(Saved data entries)
******

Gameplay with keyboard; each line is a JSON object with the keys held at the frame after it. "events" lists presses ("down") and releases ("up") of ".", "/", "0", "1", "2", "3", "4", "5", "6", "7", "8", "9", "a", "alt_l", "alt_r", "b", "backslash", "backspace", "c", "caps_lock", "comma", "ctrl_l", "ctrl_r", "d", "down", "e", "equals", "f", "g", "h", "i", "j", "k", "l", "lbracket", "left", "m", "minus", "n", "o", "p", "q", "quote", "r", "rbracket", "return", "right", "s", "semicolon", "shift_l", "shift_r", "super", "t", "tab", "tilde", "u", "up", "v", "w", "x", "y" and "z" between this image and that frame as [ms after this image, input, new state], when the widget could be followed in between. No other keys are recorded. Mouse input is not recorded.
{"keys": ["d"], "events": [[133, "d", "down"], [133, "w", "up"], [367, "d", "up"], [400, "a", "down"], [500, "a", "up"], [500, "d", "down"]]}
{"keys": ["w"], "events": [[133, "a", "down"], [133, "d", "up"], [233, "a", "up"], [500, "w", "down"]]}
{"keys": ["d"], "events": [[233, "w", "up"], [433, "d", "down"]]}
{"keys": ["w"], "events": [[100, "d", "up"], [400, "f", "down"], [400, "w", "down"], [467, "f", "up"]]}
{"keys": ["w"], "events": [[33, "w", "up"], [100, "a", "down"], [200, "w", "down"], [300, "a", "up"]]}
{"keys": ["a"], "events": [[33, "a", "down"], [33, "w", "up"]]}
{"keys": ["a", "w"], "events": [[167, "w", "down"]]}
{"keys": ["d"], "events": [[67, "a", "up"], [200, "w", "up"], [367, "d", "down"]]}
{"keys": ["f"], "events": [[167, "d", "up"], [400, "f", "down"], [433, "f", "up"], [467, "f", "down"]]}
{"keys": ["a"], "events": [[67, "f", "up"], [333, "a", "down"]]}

******

[Problem details] Every entry needs to be copied exactly as it was written.

[Exercise result]
Gameplay with keyboard; each line is a JSON object with the keys held at the frame after it. "events" lists presses ("down") and releases ("up") of ".", "/", "0", "1", "2", "3", "4", "5", "6", "7", "8", "9", "a", "alt_l", "alt_r", "b", "backslash", "backspace", "c", "caps_lock", "comma", "ctrl_l", "ctrl_r", "d", "down", "e", "equals", "f", "g", "h", "i", "j", "k", "l", "lbracket", "left", "m", "minus", "n", "o", "p", "q", "quote", "r", "rbracket", "return", "right", "s", "semicolon", "shift_l", "shift_r", "super", "t", "tab", "tilde", "u", "up", "v", "w", "x", "y" and "z" between this image and that frame as [ms after this image, input, new state], when the widget could be followed in between. No other keys are recorded. Mouse input is not recorded.
{"keys": ["d"], "events": [[133, "d", "down"], [133, "w", "up"], [367, "d", "up"], [400, "a", "down"], [500, "a", "up"], [500, "d", "down"]]}
{"keys": ["w"], "events": [[133, "a", "down"], [133, "d", "up"], [233, "a", "up"], [500, "w", "down"]]}
{"keys": ["d"], "events": [[233, "w", "up"], [433, "d", "down"]]}
{"keys": ["w"], "events": [[100, "d", "up"], [400, "f", "down"], [400, "w", "down"], [467, "f", "up"]]}
{"keys": ["w"], "events": [[33, "w", "up"], [100, "a", "down"], [200, "w", "down"], [300, "a", "up"]]}
{"keys": ["a"], "events": [[33, "a", "down"], [33, "w", "up"]]}
{"keys": ["a", "w"], "events": [[167, "w", "down"]]}
{"keys": ["d"], "events": [[67, "a", "up"], [200, "w", "up"], [367, "d", "down"]]}
{"keys": ["f"], "events": [[167, "d", "up"], [400, "f", "down"], [433, "f", "up"], [467, "f", "down"]]}
{"keys": ["a"], "events": [[67, "f", "up"], [333, "a", "down"]]}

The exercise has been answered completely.